Average torque in hands on kickout blocks.

Average speed and agility as a puller. Adequate speed to get the job done, but not impressive in space.

Hits targets a little high. Not a mauler. Unlocks his hips, but only average power and play strength. Not a great drive blocker in short yardage.

Has had self-doubt in the past, could have confidence issues if he struggles in the NFL. Not a vocal, team leader type personality, more of a Robin who could benefit from having a Whitworth type Batman.

A medium ceiling prospect. Might never be more than an average starter. Doesn't have elite length, athleticism or strength. Profiles more as a steady player, not a star.

Played RT in college, but likely will move inside, so it could take time for him to learn a new position before he's ready to compete for a starting job. If team wanted to try him at C instead of G, he'll have to learn how to snap the ball reliably.

Has had some injuries. Older than most prospects.

Pro Comparison and Grade

David Edwards (5th round 2019, Rams, Wisconsin), 4th round grade.

I like this player. I have him graded higher than Shane Lemieux (5th round 2020 NYG, Oregon) and in that 2020 draft class I would take Goedeke ahead of a bunch of OL drafted in the 3rd and 4th rounds that year.
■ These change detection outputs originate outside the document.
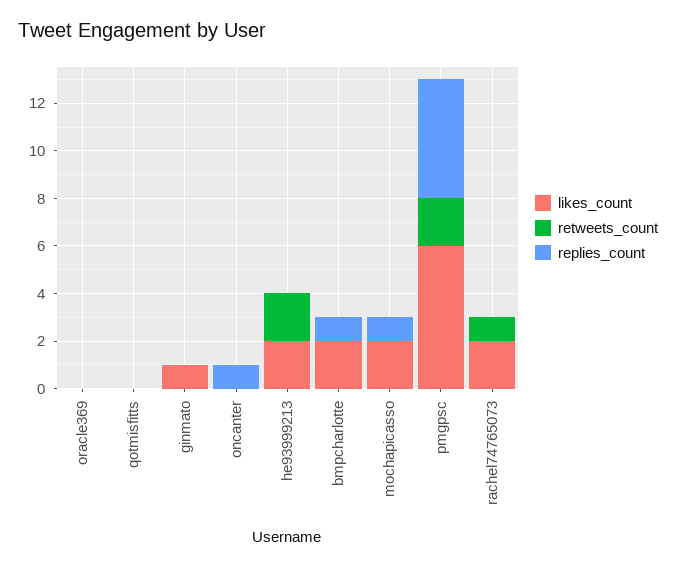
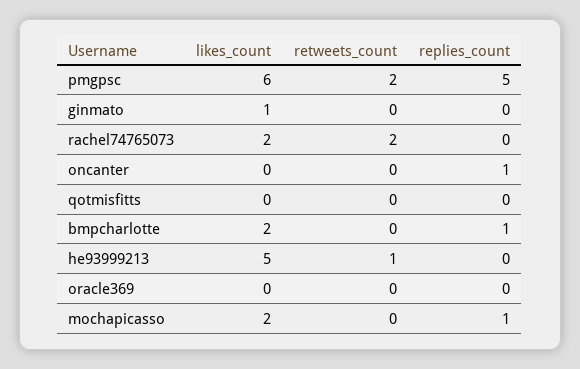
  {
    "likes_count": {
      "oracle369": 0,
      "qotmisfitts": 0,
      "ginmato": 1,
      "oncanter": 0,
-     "he93999213": 2,
+     "he93999213": 5,
      "bmpcharlotte": 2,
      "mochapicasso": 2,
      "pmgpsc": 6,
      "rachel74765073": 2
    },
    "retweets_count": {
      "oracle369": 0,
      "qotmisfitts": 0,
      "ginmato": 0,
      "oncanter": 0,
-     "he93999213": 2,
+     "he93999213": 1,
      "bmpcharlotte": 0,
      "mochapicasso": 0,
      "pmgpsc": 2,
-     "rachel74765073": 1
+     "rachel74765073": 2
    },
    "replies_count": {
      "oracle369": 0,
      "qotmisfitts": 0,
      "ginmato": 0,
      "oncanter": 1,
      "he93999213": 0,
      "bmpcharlotte": 1,
      "mochapicasso": 1,
      "pmgpsc": 5,
      "rachel74765073": 0
    }
  }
Lance Zierlein had a 5th round projection on David Edwards and predicted that he would only be an average backup to a low end starter. I think Goedeke can be at least as good, maybe even better than Edwards. I see him as a future starting NFL guard. He'll likely never be a Pro Bowl player, but there's also no glaring weakness with Goedeke. He's got some size, some aggressiveness, some athleticism, he's smart with solid technique. A high floor, solid all around prospect.

I don't know why so many draft boards have Goedeke ranked so low. I think he'd be a solid middle round pick and if for whatever reason he slides past the slot where David Edwards was taken late in the 5th round he could be a draft steal for some team.

In a game of rock, paper, scissors, Luke Goedeke would be the rock.